The image in those days was of control and condemnation. Forgiveness was mentioned but it seemed only on the basis is excruciating self-humiliation.
Confession was there – but it seemed that it was to meet the needs of the church rather than of the penitent.
I also recall seeing an elderly priest – who was probably not too much older than I am now, but he seemed to be positively ancient – and saying or thinking that the one thing I would never be was a priest.
I rather think that the Lord smiled at that one – never of course a burst of ribald laughter, but maybe a slight chuckle.
But then our lessons lead us in a different direction. First there is Abraham’s concern that his son Isaac should have a decent wife. And so he exerted himself to ensure that this happened. Isaac was not exactly a man of action, and was at a loss as he mourned his mother.
And yet we are told how God was deeply engaged in Abraham’s arrangements to bring Isaac personal comfort and of course to secure the line of descent through which the great promise to Abraham would be fulfilled.
Through all the changes and mishaps that Abraham’s servant underwent, Isaac was indeed brought the companionship and comfort that he needed.

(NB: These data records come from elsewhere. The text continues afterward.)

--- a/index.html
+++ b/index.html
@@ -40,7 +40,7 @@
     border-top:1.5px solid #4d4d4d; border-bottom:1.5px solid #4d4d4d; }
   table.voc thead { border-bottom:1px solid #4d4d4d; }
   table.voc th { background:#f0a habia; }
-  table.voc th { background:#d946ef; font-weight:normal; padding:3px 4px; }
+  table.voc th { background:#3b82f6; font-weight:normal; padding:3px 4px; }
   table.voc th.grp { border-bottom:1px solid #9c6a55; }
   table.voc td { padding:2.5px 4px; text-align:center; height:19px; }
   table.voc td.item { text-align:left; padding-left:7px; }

A time of personal abandonment had been turned around in the providence of God.
But then Paul writes of another kind of anguish. Intellectually and morally he was committed to the law of his people. But while he knew that it brought life to the heart, he also recognized his personal struggles with parts of it – and maybe all of it.
Impulses and appetites, memories and anxieties haunted him. Whatever he thought or felt, he knew that somehow he was always inadequate.

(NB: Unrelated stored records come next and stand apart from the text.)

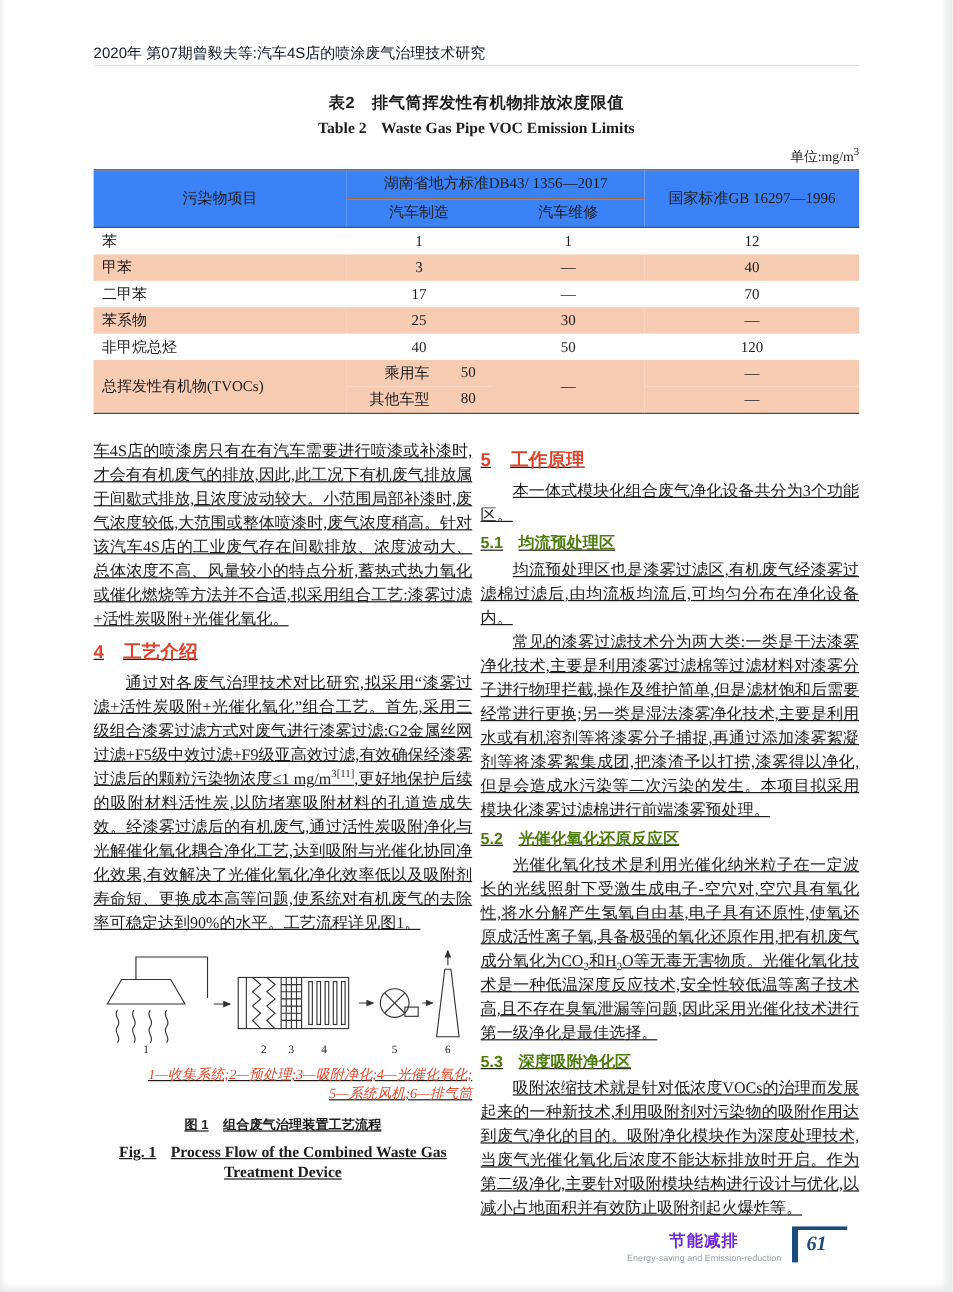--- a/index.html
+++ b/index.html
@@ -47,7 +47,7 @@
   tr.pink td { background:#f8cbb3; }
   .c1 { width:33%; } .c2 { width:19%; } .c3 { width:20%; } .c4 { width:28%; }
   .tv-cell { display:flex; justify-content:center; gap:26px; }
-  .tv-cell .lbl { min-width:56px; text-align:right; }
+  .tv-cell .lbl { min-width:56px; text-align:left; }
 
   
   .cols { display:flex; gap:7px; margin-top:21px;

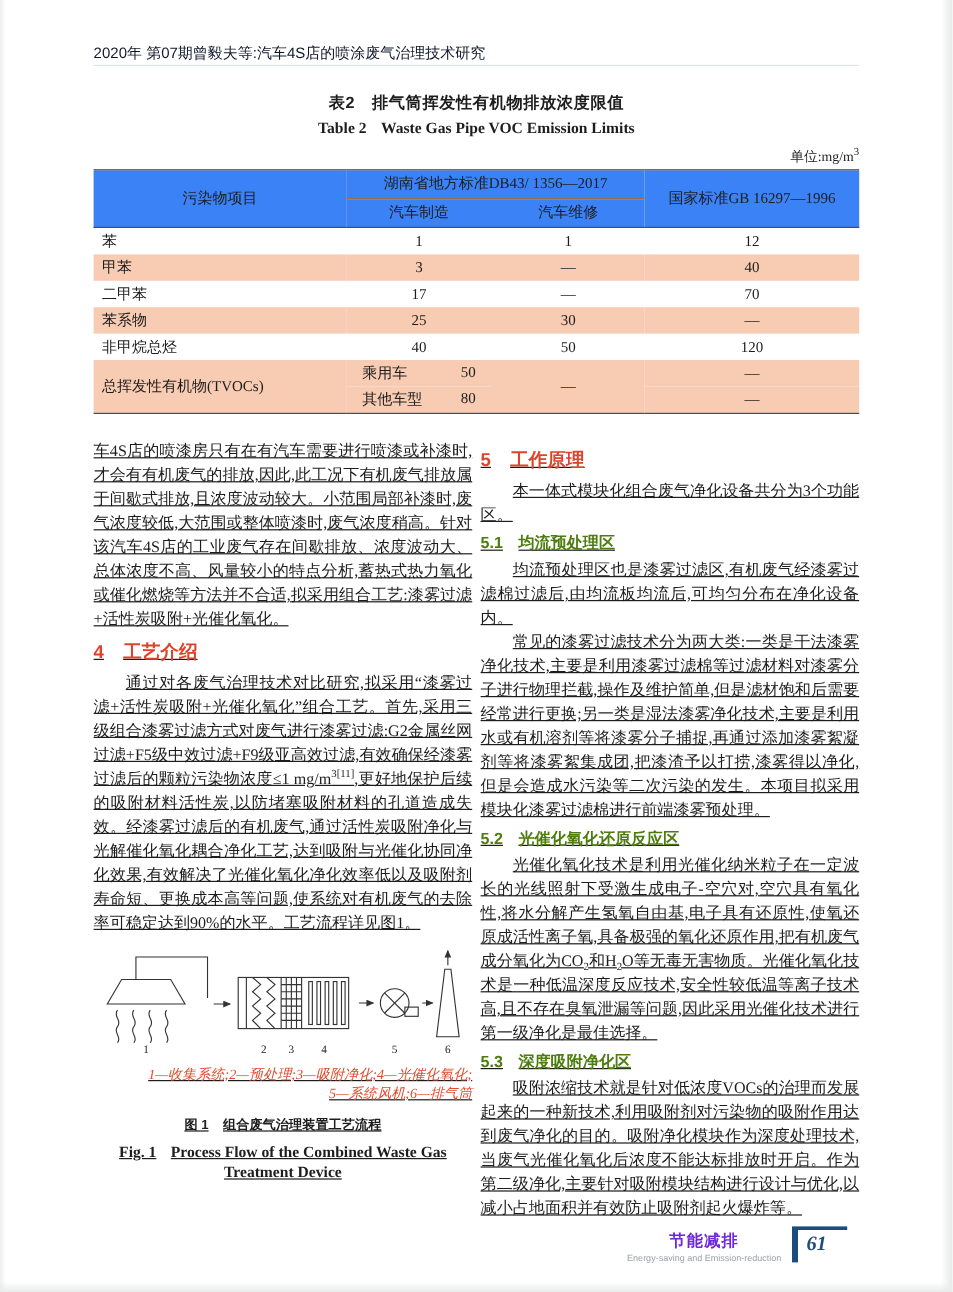--- a/index.html
+++ b/index.html
@@ -77,8 +77,8 @@
   
   .footer { position:absolute; right:88px; bottom:24px; display:flex; align-items:flex-start; }
   .brand { text-align:right; margin-right:9px; padding-top:3px; }
-  .brand-zh { color:#6d28d9; font-weight:bold; font-size:13.5px; letter-spacing:1px;
-    font-family:"Liberation Sans", sans-serif;text-align:center; }
+  .brand-zh { color:#b91c1c; font-weight:bold; font-size:13.5px; letter-spacing:1px;
+    font-family:"Liberation Sans", sans-serif; }
   .brand-en { color:#9aa1a9; font-size:7.5px; margin-top:1px;
     font-family:"Liberation Sans", sans-serif; }
   .pagebox { border-top:3px solid #1d4c7c; display:flex; min-width:46px; }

No matter how much learning, dedication, no matter how much time he spent in prayer and fasting, the giving of alms and the doing of good works. It was never going to be enough.
In his own frame and in the depths of his soul, he knew that in his own strength of will and mind, he could never do enough or be enough to deserve the blessings of the fellowship of God.
Paul was living in a permanent wilderness of condemnation. Dry, inadequate, maybe self-pitying, bereft of the kind of fellowship for which the depths of his soul craved but could never earn or contrive.
It was part of being human, and a lonely part at that. There must surely be another way. If he could not contrive it himself, then who could?
But thanks be to God for our Lord Jesus Christ!
Then we have Jesus’ personal invitation. It is given very simply and briefly. He makes no demands, and all He needs is that each person should be able to hear and respond.
It is an invitation to approach Him, just as we are. No special rites of preparation, no incantations or fasting or self-abasement.
All He asks is that we come to Him – and if we are burdened then bring that burden before Him as well.
He does not set limits on the burdens – only we know what those burdens are. They can be in any part of our lives and histories. They can be of the most personal and intimate nature. They can be beyond the possibility of any kind of human remedy or healing.
They can be of the most broken and the most corrupted aspects of life imaginable. There is no past sorrow or present situation or anxiety for the future that He cannot see and hear, touch and heal. His forgiveness and renewal have no limits.
In one sense the only limits are those we put on ourselves. They may be intellectual, moral, relational, social or practical. The only person who can keep us away is ourselves.
But Jesus makes an offer: lay your burdens down and instead be yoked with me. It is a joining and a sharing.
Yes, there will be a burden but it will be different. It will be a burden shared, and above all it will be one that is given by God. It will be about His priorities. His methods, His plans for our lives, His ways of meeting people and responding to them.
To be yoked with Jesus Christ is to take on a new agenda with new resources to meet it. Its timescale is eternity and its company is not only Jesus Christ but all others who also walk under the same yoke.
It is a yoke walked with new energy and seeing the landscape with new eyes, hearing new kinds of stories and speaking in new kinds of conversations.